TEXT UNDER STUDY –
# 🏥 Medical Insurance Premium Prediction with ANN

This notebook trains an Artificial Neural Network (ANN) to predict insurance premiums.

✅ Only `X` (features) are scaled.
✅ `y` (insurance charges) is kept in original dollars.
✅ Model and scaler are exported for use in Streamlit app.


In [1]:
from google.colab import drive
drive.mount('/content/drive')

Mounted at /content/drive


In [2]:
import pandas as pd
import numpy as np
from sklearn.model_selection import train_test_split
from sklearn.preprocessing import StandardScaler
import tensorflow as tf
from tensorflow.keras.models import Sequential
from tensorflow.keras.layers import Dense, Dropout
import joblib


## 📂 Load Dataset

In [3]:
insurance_df = pd.read_csv('/content/drive/MyDrive/insurance.csv')  # ensure dataset is available
insurance_df.head()

EXTRACTED DATA –
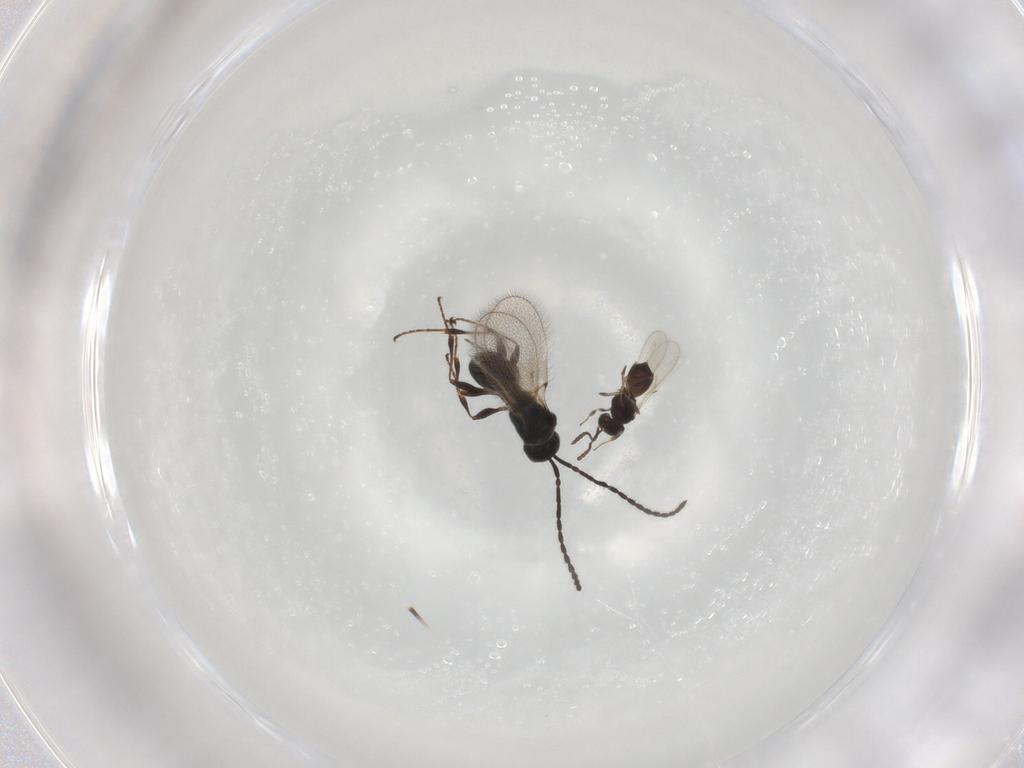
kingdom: Animalia
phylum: Arthropoda
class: Insecta
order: Hymenoptera
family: Scelionidae
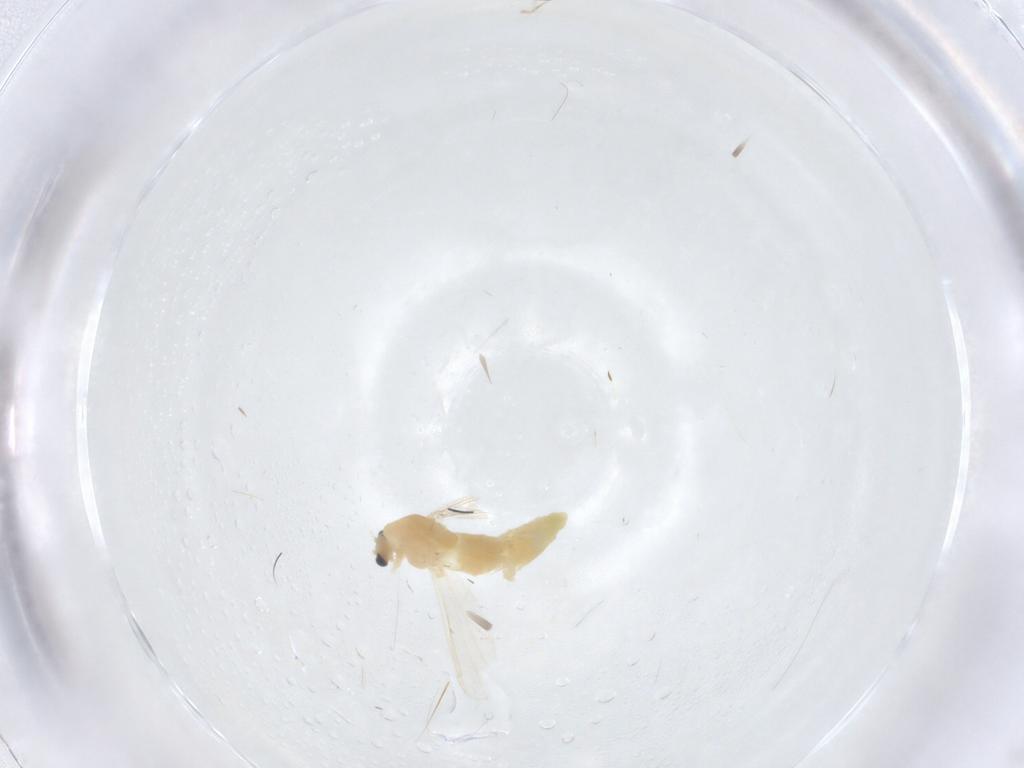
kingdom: Animalia
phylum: Arthropoda
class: Insecta
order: Diptera
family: Chironomidae
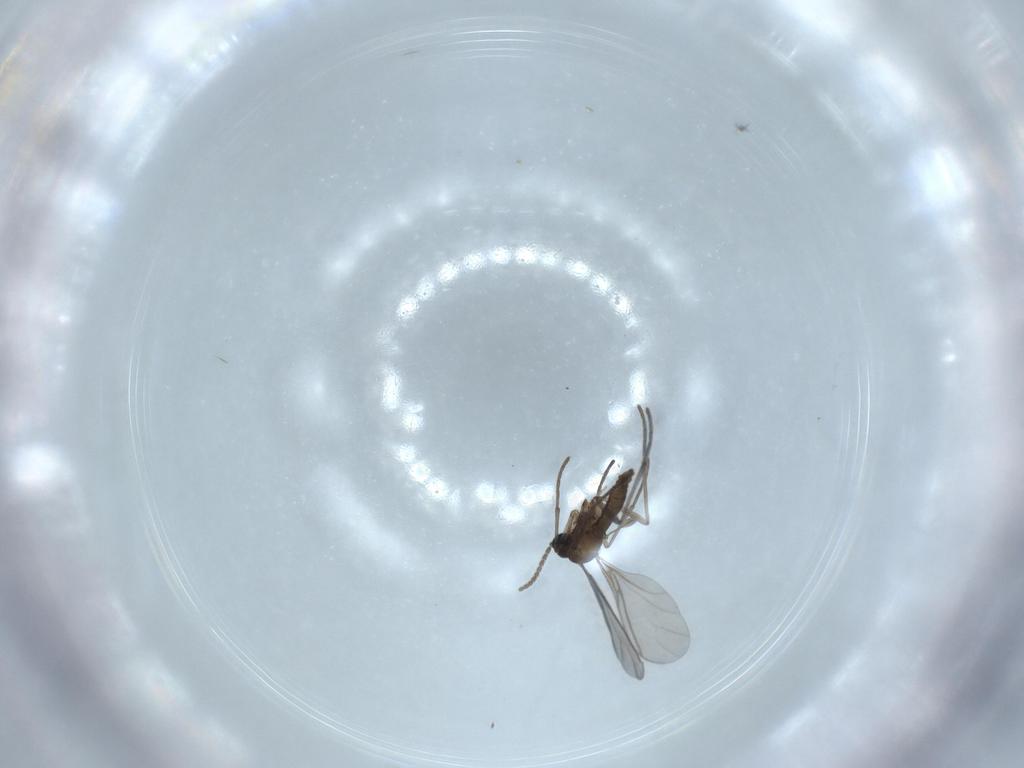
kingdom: Animalia
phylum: Arthropoda
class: Insecta
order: Diptera
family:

DIRECTIONS –
1. In the insurance notebook, reproduce the text starting with "# 🏥 Medical" and going on through "in original dollars.".
2. Based on the insurance notebook, answer yes or no to each statement and quote the deciding words.
(a) The insurance charges are scaled together with the features.
(b) The model and the scaler are exported for use in a Streamlit app.
(c) The dataset is read from a file named insurance.csv.
3. Take the insurance notebook further, starting after its last line.

TASK-BY-TASK OUTPUTS –
1.
# 🏥 Medical Insurance Premium Prediction with ANN

This notebook trains an Artificial Neural Network (ANN) to predict insurance premiums.

✅ Only `X` (features) are scaled.
✅ `y` (insurance charges) is kept in original dollars.

2.
(a) No: "`y` (insurance charges) is kept in original dollars."
(b) Yes: "Model and scaler are exported for use in Streamlit app."
(c) Yes: "insurance_df = pd.read_csv('/content/drive/MyDrive/insurance.csv')"

3.
Unnamed: 0,age,sex,bmi,children,smoker,region,charges
0,19,female,27.9,0,yes,southwest,16884.924
1,18,male,33.77,1,no,southeast,1725.5523
2,28,male,33.0,3,no,southeast,4449.462
3,33,male,22.705,0,no,northwest,21984.47061
4,32,male,28.88,0,no,northwest,3866.8552


## 🔄 Encode Categorical Variables

In [4]:
# Encode sex
insurance_df['sex'] = insurance_df['sex'].apply(lambda x: 1 if x == 'male' else 0)

# Encode smoker
insurance_df['smoker'] = insurance_df['smoker'].apply(lambda x: 1 if x == 'yes' else 0)

# One-hot encode region
insurance_df = pd.get_dummies(insurance_df, columns=['region'], drop_first=True)
insurance_df.head()

Unnamed: 0,age,sex,bmi,children,smoker,charges,region_northwest,region_southeast,region_southwest
0,19,0,27.9,0,1,16884.924,False,False,True
1,18,1,33.77,1,0,1725.5523,False,True,False
2,28,1,33.0,3,0,4449.462,False,True,False
3,33,1,22.705,0,0,21984.47061,True,False,False
4,32,1,28.88,0,0,3866.8552,True,False,False


## ✂ Features (X) and Target (y)

In [5]:
X = insurance_df.drop(columns=['charges'])
y = insurance_df['charges']  # keep original values

print("Features:", X.shape)
print("Target:", y.shape)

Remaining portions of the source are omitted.